Given text:
>> Begin

Lyndhurst High School is a four-year comprehensive public high school that serves students in ninth through twelfth grade from Lyndhurst, in Bergen County, New Jersey, United States, operating as the lone secondary school of the Lyndhurst School District.

As of the 2021–22 school year, the school had an enrollment of 789 students and 62.1 classroom teachers (on an FTE basis), for a student–teacher ratio of 12.7:1. There were 112 students (14.2% of enrollment) eligible for free lunch and 21 (2.7% of students) eligible for reduced-cost lunch.

History
Lyndhurst High School opened for the 1926-27 school year. The school building was formally dedicated at ceremonies held in March 1927.

Awards, recognition and rankings
The school was the 165th-ranked public high school in New Jersey out of 339 schools statewide in New Jersey Monthly magazine's September 2014 cover story on the state's "Top Public High Schools", using a new ranking methodology. The school had been ranked 162nd in the state of 328 schools in 2012, after being ranked 178th in 2010 out of 322 schools listed. The magazine ranked the school 182nd in 2008 out of 316 schools. The school was ranked 179th in the magazine's September 2006 issue, which surveyed 316 schools across the state. Schooldigger.com ranked the school 188th out of 381 public high schools statewide in its 2011 rankings (an increase of 38 positions from the 2010 ranking) which were based on the combined percentage of students classified as proficient or above proficient on the two components of the High School Proficiency Assessment (HSPA), mathematics (80.3%) and language arts literacy (91.7%).

>> End

Data extract:
>> Begin

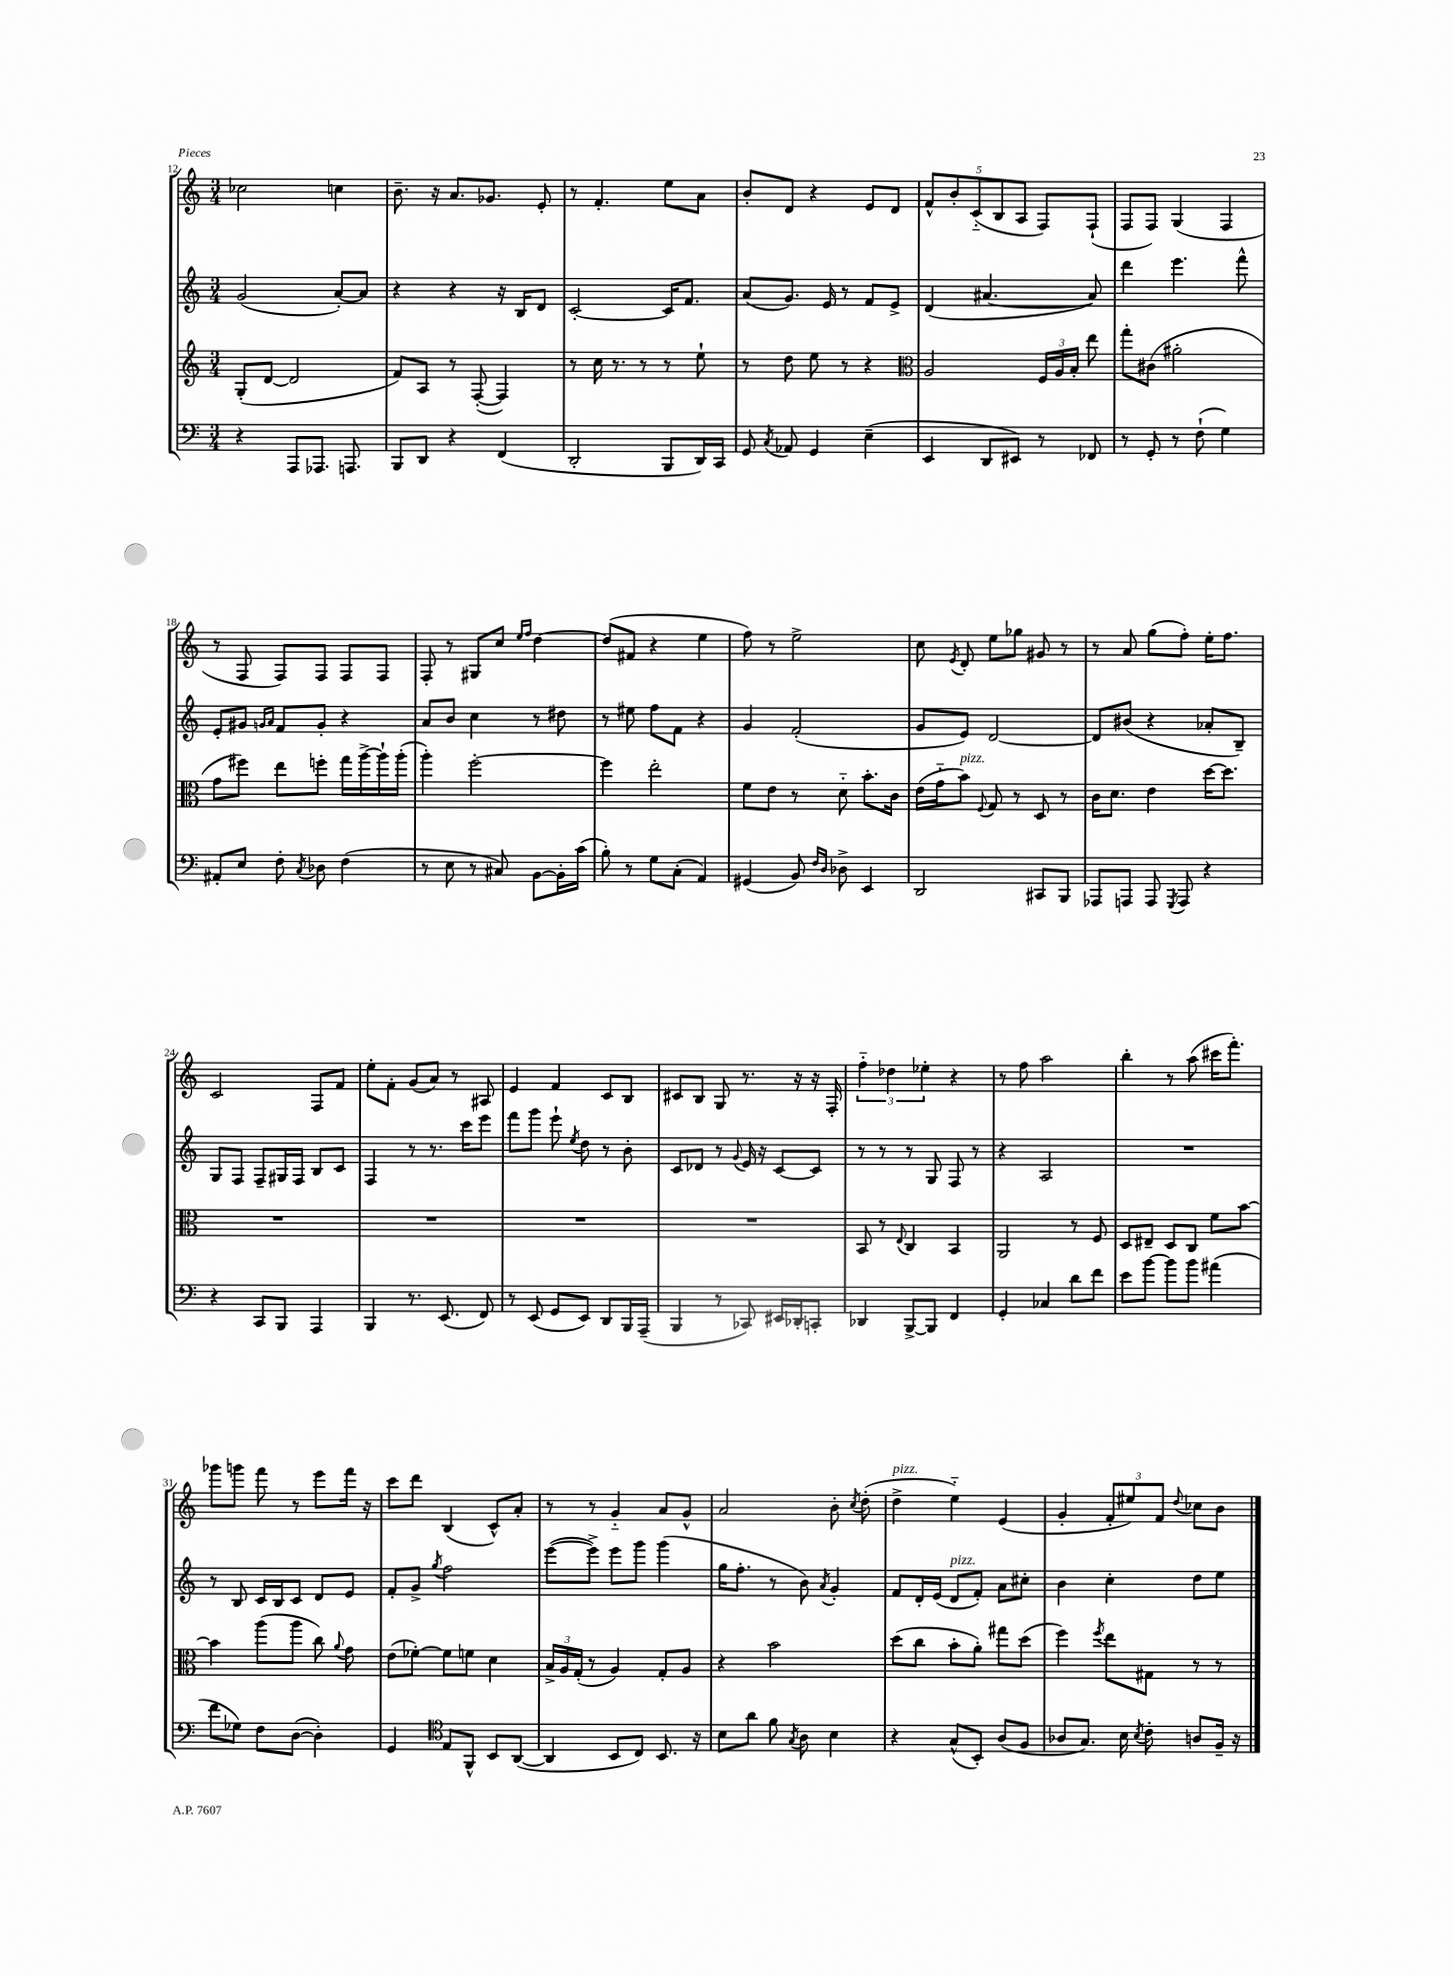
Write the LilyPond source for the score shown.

<<
\new StaffGroup <<
\new Staff = "s0" {
    \clef treble \key c \major \numericTimeSignature \time 3/4
    \autoBeamOff ces''2 c''4 |
    b'8.-- r16 a'8.[ ges'8.] e'8-. |
    r8 f'4.-. e''8[ a'8] |
    b'8[-. d'8] r4 e'8[ d'8] |
    \tuplet 5/4 { f'8[-^ b'8-. c'8-_( b8 a8] } f8[) f8]-!( |
    f8[ f8]) g4( f4 |
    r8 f8 f8[) f8] f8[ f8] |
    f8-. r8 gis8[ c''8] \grace { e''16[ f''16] } d''4~ |
    d''8[( fis'8] r4 e''4 |
    f''8) r8 e''2-> |
    c''8 \acciaccatura { e'8 } d'8-. e''8[ ges''8] gis'8 r8 |
    r8 a'8 g''8[( f''8]-.) e''16[-. f''8.] |
    c'2 f8[ f'8] |
    e''8[-. f'8]-. g'8[( a'8]) r8 ais8 |
    e'4 f'4 c'8[ b8] |
    cis'8[ b8] g8 r8. r16 r16 f16-. |
    \tuplet 3/2 { f''4-_ des''4 ees''4-. } r4 |
    r8 f''8 a''2 |
    b''4-. r8 a''8( cis'''16[ f'''8.]-.) |
    ges'''8[ g'''8] f'''8 r8 e'''8[ f'''16] r16 |
    c'''8[ d'''8] b4( c'8[-^) a'8]-. |
    r8 r8 g'4-_ a'8[ g'8]-^ |
    a'2 b'8-. \acciaccatura { c''8 } d''8-.( |
    d''4->^\markup { \italic "pizz." } e''4-_) e'4( |
    g'4-. \tuplet 3/2 { f'8[-. eis''8) f'8] } \appoggiatura { d''8 } ces''8[ b'8] \bar "|." |
}
\new Staff = "s1" {
    \clef treble \key c \major \numericTimeSignature \time 3/4
    \autoBeamOff g'2( a'8[~-.) a'8] |
    r4 r4 r16 b16[ d'8] |
    c'2~-. c'16[ f'8.] |
    a'8[( g'8.]) e'16 r8 f'8[ e'8]-> |
    d'4( ais'4.~ ais'8) |
    d'''4 e'''4. f'''8-^ |
    e'8[-. gis'8] \grace { g'16[ a'16] } f'8[ g'8]-. r4 |
    a'8[ b'8] c''4 r8 dis''8 |
    r8 eis''8 f''8[ f'8] r4 |
    g'4 f'2-.( |
    g'8[ e'8]) d'2~ |
    d'8[ bis'8]( r4 aes'8[-. b8]--) |
    g8[ f8] f8[-- gis16 f16] b8[ c'8] |
    f4 r8 r8. c'''16[ e'''8] |
    f'''8[ g'''8] e'''8-! \acciaccatura { e''8 } d''8 r8 b'8-. |
    c'8[ des'8] r8 \appoggiatura { g'8 } e'16 r16 c'8[~ c'8] |
    r8 r8 r8 g8 f8 r8 |
    r4 a2 |
    R2. |
    r8 b8 c'16[ b16 c'8] d'8[ e'8] |
    f'8[-. g'8]-> \acciaccatura { g''8 } f''2 |
    e'''8[~( e'''8]->) e'''8[ g'''8] g'''4( |
    g''16[ f''8.]-. r8 b'8) \acciaccatura { a'8 } g'4-. |
    f'8[ d'16-. e'16]( d'8[^\markup { \italic "pizz." } f'8]-.) a'8[ cis''8]-. |
    b'4 c''4-. d''8[ e''8] \bar "|." |
}
\new Staff = "s2" {
    \clef treble \key c \major \numericTimeSignature \time 3/4
    \autoBeamOff g8[-.( d'8]~ d'2 |
    f'8[) a8] r8 f8~-.( f4) |
    r8 c''16 r8. r8 r8 e''8-! |
    r8 d''8 e''8 r8 r4 |
    \clef alto a2 \tuplet 3/2 { f16[ a16 b16]-. } e''8 |
    g''8[-. cis'8]( ais'2-. |
    g'8[ fis''8]) e''8[ f''8]-. g''16[ a''16~-> a''16-! a''16]-.( |
    a''4-.) f''2~-. |
    f''4 e''2-. |
    f'8[ e'8] r8 d'8-_ b'8.[-. c'16] |
    e'16[( g'16-_ b'8]^\markup { \italic "pizz." }) \appoggiatura { f8 } g8 r8 d8 r8 |
    c'16[ d'8.] e'4 d''16[~ d''8.] |
    R2. |
    R2. |
    R2. |
    R2. |
    b,8 r8 \appoggiatura { e8 } c4 b,4 |
    a,2 r8 f8 |
    d8[ eis8]-- d8[ c8] f'8[ b'8]~ |
    b'4 a''8[( a''8] c''8) \appoggiatura { a'8 } g'8 |
    e'8[( fes'8]~-.) fes'8[ f'8] d'4 |
    \tuplet 3/2 { b16[-> a16 g16]-.( } r8 a4) g8[-. a8] |
    r4 b'2 |
    d''8[( c''8] b'8[-. a'8]-.) gis''8[ d''8]( |
    f''4) \acciaccatura { f''8 } e''8[ gis8] r8 r8 \bar "|." |
}
\new Staff = "s3" {
    \clef bass \key c \major \numericTimeSignature \time 3/4
    \autoBeamOff r4 a,,8[ aes,,8.] a,,8. |
    b,,8[ d,8] r4 f,4( |
    d,2-. b,,8[ d,16) c,16] |
    g,8 \acciaccatura { c8 } aes,8 g,4 e4--( |
    e,4 d,8[ eis,8]) r8 fes,8 |
    r8 g,8-. r8 f8-!( g4) |
    ais,8[-. e8] f8-. \acciaccatura { c8 } des8 f4( |
    r8 e8 r8 cis8) b,8[~ b,16-. c'16]( |
    b8-.) r8 g8[ c8]-.( a,4) |
    gis,4( b,8) \grace { f16[ d16] } des8-> e,4 |
    d,2 cis,8[ b,,8] |
    aes,,8[ a,,8] a,,8 \acciaccatura { g,,8 } a,,8 r4 |
    r4 c,8[ b,,8] a,,4 |
    b,,4 r8. e,8.( f,8) |
    r8 e,8( g,8[ e,8]) d,8[ b,,16 a,,16]--( |
    b,,4 r8 ces,8) eis,16[ des,16-. c,8]-. |
    des,4 b,,8[~-> b,,8] f,4 |
    g,4-. ces4 d'8[ f'8] |
    e'8[ b'8]~ b'8[ b'8] ais'4( |
    f'8[ ges8]) f8[ d8]~( d4-.) |
    g,4 \clef tenor e8[ f,8]-^ b,8[ a,8]~( |
    a,4 b,8[ c8]) b,8. r16 |
    b8[ a'8] f'8 \acciaccatura { g8 } a8 b4 |
    r4 g8[-^( b,8]-.) a8[( f8] |
    aes8[ g8.]) b16 \acciaccatura { b8 } c'8-. a8[ f16]-- r16 \bar "|." |
}
>>
>>
\layout { \context { \Score currentBarNumber = #12 } }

>> End

Tasks:
(1) Transcribe the part of the Lyndhurst High School text from "Lyndhurst High School is" up to and including "for reduced-cost lunch.".
(2) Based on the Lyndhurst High School text, answer yes or no to each statement below, and quote the words from the text that decide it.
(a) The school opened for the 1926-27 school year.
(b) New Jersey Monthly ranked the school 178th in 2012.
(c) The school is the only secondary school in the Lyndhurst School District.
(3) Answer these questions using the Lyndhurst High School text.
(a) How many students were enrolled in the 2021–22 school year?
(b) In what month and year was the school building formally dedicated?
(c) What percentage of students scored proficient or above in language arts literacy in the Schooldigger.com rankings?

Task-by-task solutions:
(1)
Lyndhurst High School is a four-year comprehensive public high school that serves students in ninth through twelfth grade from Lyndhurst, in Bergen County, New Jersey, United States, operating as the lone secondary school of the Lyndhurst School District.

As of the 2021–22 school year, the school had an enrollment of 789 students and 62.1 classroom teachers (on an FTE basis), for a student–teacher ratio of 12.7:1. There were 112 students (14.2% of enrollment) eligible for free lunch and 21 (2.7% of students) eligible for reduced-cost lunch.

(2)
(a) Yes: "Lyndhurst High School opened for the 1926-27 school year."
(b) No: "The school had been ranked 162nd in the state of 328 schools in 2012"
(c) Yes: "operating as the lone secondary school of the Lyndhurst School District"

(3)
(a) 789 students
(b) March 1927
(c) 91.7%